Echion caught his friend’s gaze and held it hard. “Is that the truth?”
“Yes,” Diomedes averted his eyes, “of course it’s the truth.”
“I had a dream,” Echion began very slowly, as if remembering with great difficulty, “that we had all been captured and we were assembled in a great courtyard. The walls of the courtyard were like giant staircases and our captors were women. For some reason they chose me. They selected me and took me to the centre of the courtyard and pulled my arm, this arm, off. All the time I was there I was watching you. You were weeping. And …” Echion stopped, his voice breaking. “Did you have that dream, Diomedes?”
“I don’t know.” Diomedes had turned on his stomach and hidden his face in his folded arms.
“I know you did.” Echion now spoke very calmly. “I know you had that dream, Diomedes. I know we all had that dream. And all the other dreams. I don’t think they were dreams. I think these terrible things have really happened and Odysseus has used magic to make us forget.”

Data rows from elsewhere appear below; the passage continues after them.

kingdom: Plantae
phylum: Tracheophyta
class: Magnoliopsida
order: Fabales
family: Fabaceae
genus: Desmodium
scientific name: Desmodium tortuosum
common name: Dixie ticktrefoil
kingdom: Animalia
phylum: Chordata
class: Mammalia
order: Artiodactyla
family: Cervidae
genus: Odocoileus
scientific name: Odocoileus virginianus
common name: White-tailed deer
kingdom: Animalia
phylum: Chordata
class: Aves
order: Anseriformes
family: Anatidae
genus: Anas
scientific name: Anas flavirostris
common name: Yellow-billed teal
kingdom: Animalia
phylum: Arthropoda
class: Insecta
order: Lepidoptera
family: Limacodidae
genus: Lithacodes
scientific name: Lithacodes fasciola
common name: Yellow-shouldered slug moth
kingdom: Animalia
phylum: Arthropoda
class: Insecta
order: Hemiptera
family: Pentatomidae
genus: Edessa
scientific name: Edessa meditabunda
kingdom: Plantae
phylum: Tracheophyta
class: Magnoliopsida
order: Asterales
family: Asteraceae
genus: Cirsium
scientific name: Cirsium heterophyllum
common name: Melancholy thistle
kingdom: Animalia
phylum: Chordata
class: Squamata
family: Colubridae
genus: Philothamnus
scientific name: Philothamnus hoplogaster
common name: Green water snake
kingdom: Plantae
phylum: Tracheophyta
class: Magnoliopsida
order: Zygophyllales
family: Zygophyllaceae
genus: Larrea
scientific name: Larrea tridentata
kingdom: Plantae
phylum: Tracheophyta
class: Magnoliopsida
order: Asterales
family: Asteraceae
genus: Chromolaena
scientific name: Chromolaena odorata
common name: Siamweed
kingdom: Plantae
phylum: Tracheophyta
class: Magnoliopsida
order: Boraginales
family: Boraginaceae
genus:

Diomedes looked at his friend’s serious face and suddenly burst out laughing. “Who put your arm back?” he said.
“I don’t know,” said Echion, “I don’t know. Do you want to swap?”
“All right.”
Echion suddenly felt very tired. “You don’t mind about the wart?”
“There isn’t a wart,” said Diomedes. “I only said it to make you look at her. You haven’t looked at her since we came here. I think she’s offended.”
Diomedes leant across and took the girl’s hand and Echion looked at her for the first time. Yes, she was a beautiful girl. So was Diomedes’ girl. They were both beautiful. They seemed to Echion to be almost identical with their long blue-black hair and high foreheads and small noses. Only the colour of their simple garments which they tucked so shyly around their breasts separated them from each other in his mind.
His girl had been blue.
He held out his hand towards the red girl and she came, reluctantly, he thought, to his side. She touched his ear, the ear with the piece missing from it. She touched the cut edge with her finger. It tickled. She said something questioningly in her own language and Echion answered in his: “It’s all right,” he said, “it was long ago, a long time ago.”
Diomedes stood up with the blue girl and walked slowly towards the mountains.
Left alone with this young girl, Echion felt very old and very lonely. “Are you happy,” he asked her hoarsely, “do you have a lover?”
The girl raised her thick black eyebrows.
“Lover,” he said, “do … you … have a … lover?”
The girl stood and pulled him up slowly, a great bulky parcel of bad dreams with a piece missing from his ear. “Are you happy?” he said as he followed her reluctantly towards the mountains.